[Excerpted records]
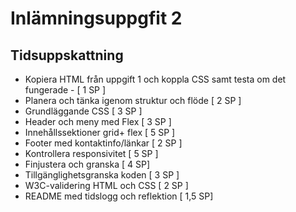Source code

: # Inlämningsuppgfit 2 
## Tidsuppskattning

- Kopiera HTML från uppgift 1 och koppla CSS samt testa om det fungerade - [ 1 SP ] 
- Planera och tänka igenom struktur och flöde [ 2 SP ]
- Grundläggande CSS [ 3 SP ]
- Header och meny med Flex [ 3 SP ]
- Innehållssektioner grid+ flex [ 5 SP ]
- Footer med kontaktinfo/länkar [ 2 SP ]
- Kontrollera responsivitet  [ 5 SP ]
- Finjustera och granska [ 4 SP]
- Tillgänglighetsgranska koden [ 3 SP ]
- W3C-validering HTML och CSS [ 2 SP ]
- README med tidslogg och reflektion [ 1,5 SP]
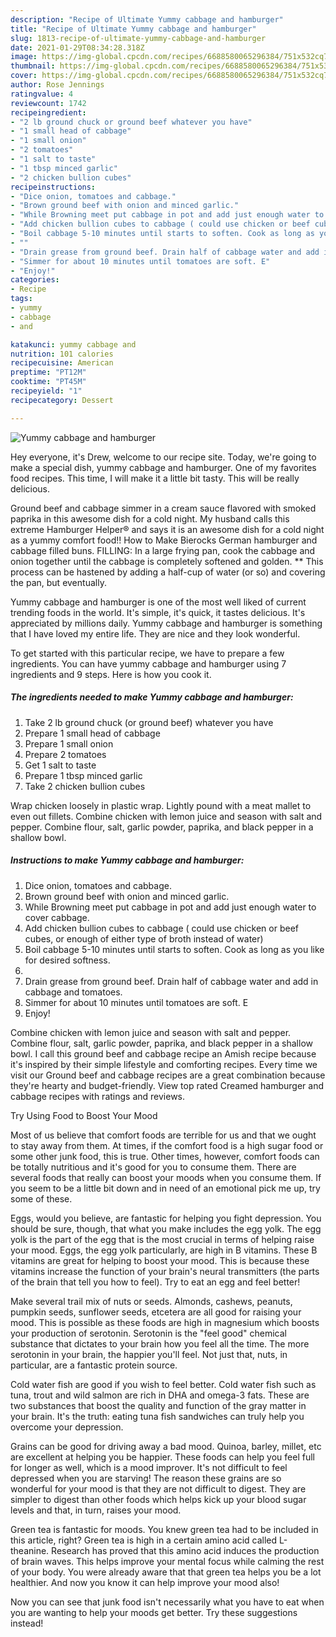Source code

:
 ```yaml
---
description: "Recipe of Ultimate Yummy cabbage and hamburger"
title: "Recipe of Ultimate Yummy cabbage and hamburger"
slug: 1813-recipe-of-ultimate-yummy-cabbage-and-hamburger
date: 2021-01-29T08:34:28.318Z
image: https://img-global.cpcdn.com/recipes/6688580065296384/751x532cq70/yummy-cabbage-and-hamburger-recipe-main-photo.jpg
thumbnail: https://img-global.cpcdn.com/recipes/6688580065296384/751x532cq70/yummy-cabbage-and-hamburger-recipe-main-photo.jpg
cover: https://img-global.cpcdn.com/recipes/6688580065296384/751x532cq70/yummy-cabbage-and-hamburger-recipe-main-photo.jpg
author: Rose Jennings
ratingvalue: 4
reviewcount: 1742
recipeingredient:
- "2 lb ground chuck or ground beef whatever you have"
- "1 small head of cabbage"
- "1 small onion"
- "2 tomatoes"
- "1 salt to taste"
- "1 tbsp minced garlic"
- "2 chicken bullion cubes"
recipeinstructions:
- "Dice onion, tomatoes and cabbage."
- "Brown ground beef with onion and minced garlic."
- "While Browning meet put cabbage in pot and add just enough water to cover cabbage."
- "Add chicken bullion cubes to cabbage ( could use chicken or beef cubes, or enough of either type of broth instead of water)"
- "Boil cabbage 5-10 minutes until starts to soften. Cook as long as you like for desired softness."
- ""
- "Drain grease from ground beef. Drain half of cabbage water and add in cabbage and tomatoes."
- "Simmer for about 10 minutes until tomatoes are soft. E"
- "Enjoy!"
categories:
- Recipe
tags:
- yummy
- cabbage
- and

katakunci: yummy cabbage and 
nutrition: 101 calories
recipecuisine: American
preptime: "PT12M"
cooktime: "PT45M"
recipeyield: "1"
recipecategory: Dessert

---
```



![Yummy cabbage and hamburger](https://img-global.cpcdn.com/recipes/6688580065296384/751x532cq70/yummy-cabbage-and-hamburger-recipe-main-photo.jpg)

Hey everyone, it's Drew, welcome to our recipe site. Today, we're going to make a special dish, yummy cabbage and hamburger. One of my favorites food recipes. This time, I will make it a little bit tasty. This will be really delicious.

Ground beef and cabbage simmer in a cream sauce flavored with smoked paprika in this awesome dish for a cold night. My husband calls this extreme Hamburger Helper® and says it is an awesome dish for a cold night as a yummy comfort food!! How to Make Bierocks German hamburger and cabbage filled buns. FILLING: In a large frying pan, cook the cabbage and onion together until the cabbage is completely softened and golden. ** This process can be hastened by adding a half-cup of water (or so) and covering the pan, but eventually.

Yummy cabbage and hamburger is one of the most well liked of current trending foods in the world. It's simple, it's quick, it tastes delicious. It's appreciated by millions daily. Yummy cabbage and hamburger is something that I have loved my entire life. They are nice and they look wonderful.


To get started with this particular recipe, we have to prepare a few ingredients. You can have yummy cabbage and hamburger using 7 ingredients and 9 steps. Here is how you cook it.

<!--inarticleads1-->

##### The ingredients needed to make Yummy cabbage and hamburger:

1. Take 2 lb ground chuck (or ground beef) whatever you have
1. Prepare 1 small head of cabbage
1. Prepare 1 small onion
1. Prepare 2 tomatoes
1. Get 1 salt to taste
1. Prepare 1 tbsp minced garlic
1. Take 2 chicken bullion cubes


Wrap chicken loosely in plastic wrap. Lightly pound with a meat mallet to even out fillets. Combine chicken with lemon juice and season with salt and pepper. Combine flour, salt, garlic powder, paprika, and black pepper in a shallow bowl. 

<!--inarticleads2-->

##### Instructions to make Yummy cabbage and hamburger:

1. Dice onion, tomatoes and cabbage.
1. Brown ground beef with onion and minced garlic.
1. While Browning meet put cabbage in pot and add just enough water to cover cabbage.
1. Add chicken bullion cubes to cabbage ( could use chicken or beef cubes, or enough of either type of broth instead of water)
1. Boil cabbage 5-10 minutes until starts to soften. Cook as long as you like for desired softness.
1. 
1. Drain grease from ground beef. Drain half of cabbage water and add in cabbage and tomatoes.
1. Simmer for about 10 minutes until tomatoes are soft. E
1. Enjoy!


Combine chicken with lemon juice and season with salt and pepper. Combine flour, salt, garlic powder, paprika, and black pepper in a shallow bowl. I call this ground beef and cabbage recipe an Amish recipe because it&#39;s inspired by their simple lifestyle and comforting recipes. Every time we visit our Ground beef and cabbage recipes are a great combination because they&#39;re hearty and budget-friendly. View top rated Creamed hamburger and cabbage recipes with ratings and reviews. 

Try Using Food to Boost Your Mood


Most of us believe that comfort foods are terrible for us and that we ought to stay away from them. At times, if the comfort food is a high sugar food or some other junk food, this is true. Other times, however, comfort foods can be totally nutritious and it's good for you to consume them. There are several foods that really can boost your moods when you consume them. If you seem to be a little bit down and in need of an emotional pick me up, try some of these.

Eggs, would you believe, are fantastic for helping you fight depression. You should be sure, though, that what you make includes the egg yolk. The egg yolk is the part of the egg that is the most crucial in terms of helping raise your mood. Eggs, the egg yolk particularly, are high in B vitamins. These B vitamins are great for helping to boost your mood. This is because these vitamins increase the function of your brain's neural transmitters (the parts of the brain that tell you how to feel). Try to eat an egg and feel better!

Make several trail mix of nuts or seeds. Almonds, cashews, peanuts, pumpkin seeds, sunflower seeds, etcetera are all good for raising your mood. This is possible as these foods are high in magnesium which boosts your production of serotonin. Serotonin is the "feel good" chemical substance that dictates to your brain how you feel all the time. The more serotonin in your brain, the happier you'll feel. Not just that, nuts, in particular, are a fantastic protein source.

Cold water fish are good if you wish to feel better. Cold water fish such as tuna, trout and wild salmon are rich in DHA and omega-3 fats. These are two substances that boost the quality and function of the gray matter in your brain. It's the truth: eating tuna fish sandwiches can truly help you overcome your depression. 

Grains can be good for driving away a bad mood. Quinoa, barley, millet, etc are excellent at helping you be happier. These foods can help you feel full for longer as well, which is a mood improver. It's not difficult to feel depressed when you are starving! The reason these grains are so wonderful for your mood is that they are not difficult to digest. They are simpler to digest than other foods which helps kick up your blood sugar levels and that, in turn, raises your mood.

Green tea is fantastic for moods. You knew green tea had to be included in this article, right? Green tea is high in a certain amino acid called L-theanine. Research has proved that this amino acid induces the production of brain waves. This helps improve your mental focus while calming the rest of your body. You were already aware that that green tea helps you be a lot healthier. And now you know it can help improve your mood also!

Now you can see that junk food isn't necessarily what you have to eat when you are wanting to help your moods get better. Try  these suggestions  instead!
[/Excerpted records]
Work required » Return the entries above exactly, skipping any images.

Solution to the exercise »
Source code

: # Inlämningsuppgfit 2 
## Tidsuppskattning

- Kopiera HTML från uppgift 1 och koppla CSS samt testa om det fungerade - [ 1 SP ] 
- Planera och tänka igenom struktur och flöde [ 2 SP ]
- Grundläggande CSS [ 3 SP ]
- Header och meny med Flex [ 3 SP ]
- Innehållssektioner grid+ flex [ 5 SP ]
- Footer med kontaktinfo/länkar [ 2 SP ]
- Kontrollera responsivitet  [ 5 SP ]
- Finjustera och granska [ 4 SP]
- Tillgänglighetsgranska koden [ 3 SP ]
- W3C-validering HTML och CSS [ 2 SP ]
- README med tidslogg och reflektion [ 1,5 SP]
Source code

:
 ```yaml
---
description: "Recipe of Ultimate Yummy cabbage and hamburger"
title: "Recipe of Ultimate Yummy cabbage and hamburger"
slug: 1813-recipe-of-ultimate-yummy-cabbage-and-hamburger
date: 2021-01-29T08:34:28.318Z
image: https://img-global.cpcdn.com/recipes/6688580065296384/751x532cq70/yummy-cabbage-and-hamburger-recipe-main-photo.jpg
thumbnail: https://img-global.cpcdn.com/recipes/6688580065296384/751x532cq70/yummy-cabbage-and-hamburger-recipe-main-photo.jpg
cover: https://img-global.cpcdn.com/recipes/6688580065296384/751x532cq70/yummy-cabbage-and-hamburger-recipe-main-photo.jpg
author: Rose Jennings
ratingvalue: 4
reviewcount: 1742
recipeingredient:
- "2 lb ground chuck or ground beef whatever you have"
- "1 small head of cabbage"
- "1 small onion"
- "2 tomatoes"
- "1 salt to taste"
- "1 tbsp minced garlic"
- "2 chicken bullion cubes"
recipeinstructions:
- "Dice onion, tomatoes and cabbage."
- "Brown ground beef with onion and minced garlic."
- "While Browning meet put cabbage in pot and add just enough water to cover cabbage."
- "Add chicken bullion cubes to cabbage ( could use chicken or beef cubes, or enough of either type of broth instead of water)"
- "Boil cabbage 5-10 minutes until starts to soften. Cook as long as you like for desired softness."
- ""
- "Drain grease from ground beef. Drain half of cabbage water and add in cabbage and tomatoes."
- "Simmer for about 10 minutes until tomatoes are soft. E"
- "Enjoy!"
categories:
- Recipe
tags:
- yummy
- cabbage
- and

katakunci: yummy cabbage and 
nutrition: 101 calories
recipecuisine: American
preptime: "PT12M"
cooktime: "PT45M"
recipeyield: "1"
recipecategory: Dessert

---
```



![Yummy cabbage and hamburger](https://img-global.cpcdn.com/recipes/6688580065296384/751x532cq70/yummy-cabbage-and-hamburger-recipe-main-photo.jpg)

Hey everyone, it's Drew, welcome to our recipe site. Today, we're going to make a special dish, yummy cabbage and hamburger. One of my favorites food recipes. This time, I will make it a little bit tasty. This will be really delicious.

Ground beef and cabbage simmer in a cream sauce flavored with smoked paprika in this awesome dish for a cold night. My husband calls this extreme Hamburger Helper® and says it is an awesome dish for a cold night as a yummy comfort food!! How to Make Bierocks German hamburger and cabbage filled buns. FILLING: In a large frying pan, cook the cabbage and onion together until the cabbage is completely softened and golden. ** This process can be hastened by adding a half-cup of water (or so) and covering the pan, but eventually.

Yummy cabbage and hamburger is one of the most well liked of current trending foods in the world. It's simple, it's quick, it tastes delicious. It's appreciated by millions daily. Yummy cabbage and hamburger is something that I have loved my entire life. They are nice and they look wonderful.


To get started with this particular recipe, we have to prepare a few ingredients. You can have yummy cabbage and hamburger using 7 ingredients and 9 steps. Here is how you cook it.

<!--inarticleads1-->

##### The ingredients needed to make Yummy cabbage and hamburger:

1. Take 2 lb ground chuck (or ground beef) whatever you have
1. Prepare 1 small head of cabbage
1. Prepare 1 small onion
1. Prepare 2 tomatoes
1. Get 1 salt to taste
1. Prepare 1 tbsp minced garlic
1. Take 2 chicken bullion cubes


Wrap chicken loosely in plastic wrap. Lightly pound with a meat mallet to even out fillets. Combine chicken with lemon juice and season with salt and pepper. Combine flour, salt, garlic powder, paprika, and black pepper in a shallow bowl. 

<!--inarticleads2-->

##### Instructions to make Yummy cabbage and hamburger:

1. Dice onion, tomatoes and cabbage.
1. Brown ground beef with onion and minced garlic.
1. While Browning meet put cabbage in pot and add just enough water to cover cabbage.
1. Add chicken bullion cubes to cabbage ( could use chicken or beef cubes, or enough of either type of broth instead of water)
1. Boil cabbage 5-10 minutes until starts to soften. Cook as long as you like for desired softness.
1. 
1. Drain grease from ground beef. Drain half of cabbage water and add in cabbage and tomatoes.
1. Simmer for about 10 minutes until tomatoes are soft. E
1. Enjoy!


Combine chicken with lemon juice and season with salt and pepper. Combine flour, salt, garlic powder, paprika, and black pepper in a shallow bowl. I call this ground beef and cabbage recipe an Amish recipe because it&#39;s inspired by their simple lifestyle and comforting recipes. Every time we visit our Ground beef and cabbage recipes are a great combination because they&#39;re hearty and budget-friendly. View top rated Creamed hamburger and cabbage recipes with ratings and reviews. 

Try Using Food to Boost Your Mood


Most of us believe that comfort foods are terrible for us and that we ought to stay away from them. At times, if the comfort food is a high sugar food or some other junk food, this is true. Other times, however, comfort foods can be totally nutritious and it's good for you to consume them. There are several foods that really can boost your moods when you consume them. If you seem to be a little bit down and in need of an emotional pick me up, try some of these.

Eggs, would you believe, are fantastic for helping you fight depression. You should be sure, though, that what you make includes the egg yolk. The egg yolk is the part of the egg that is the most crucial in terms of helping raise your mood. Eggs, the egg yolk particularly, are high in B vitamins. These B vitamins are great for helping to boost your mood. This is because these vitamins increase the function of your brain's neural transmitters (the parts of the brain that tell you how to feel). Try to eat an egg and feel better!

Make several trail mix of nuts or seeds. Almonds, cashews, peanuts, pumpkin seeds, sunflower seeds, etcetera are all good for raising your mood. This is possible as these foods are high in magnesium which boosts your production of serotonin. Serotonin is the "feel good" chemical substance that dictates to your brain how you feel all the time. The more serotonin in your brain, the happier you'll feel. Not just that, nuts, in particular, are a fantastic protein source.

Cold water fish are good if you wish to feel better. Cold water fish such as tuna, trout and wild salmon are rich in DHA and omega-3 fats. These are two substances that boost the quality and function of the gray matter in your brain. It's the truth: eating tuna fish sandwiches can truly help you overcome your depression. 

Grains can be good for driving away a bad mood. Quinoa, barley, millet, etc are excellent at helping you be happier. These foods can help you feel full for longer as well, which is a mood improver. It's not difficult to feel depressed when you are starving! The reason these grains are so wonderful for your mood is that they are not difficult to digest. They are simpler to digest than other foods which helps kick up your blood sugar levels and that, in turn, raises your mood.

Green tea is fantastic for moods. You knew green tea had to be included in this article, right? Green tea is high in a certain amino acid called L-theanine. Research has proved that this amino acid induces the production of brain waves. This helps improve your mental focus while calming the rest of your body. You were already aware that that green tea helps you be a lot healthier. And now you know it can help improve your mood also!

Now you can see that junk food isn't necessarily what you have to eat when you are wanting to help your moods get better. Try  these suggestions  instead!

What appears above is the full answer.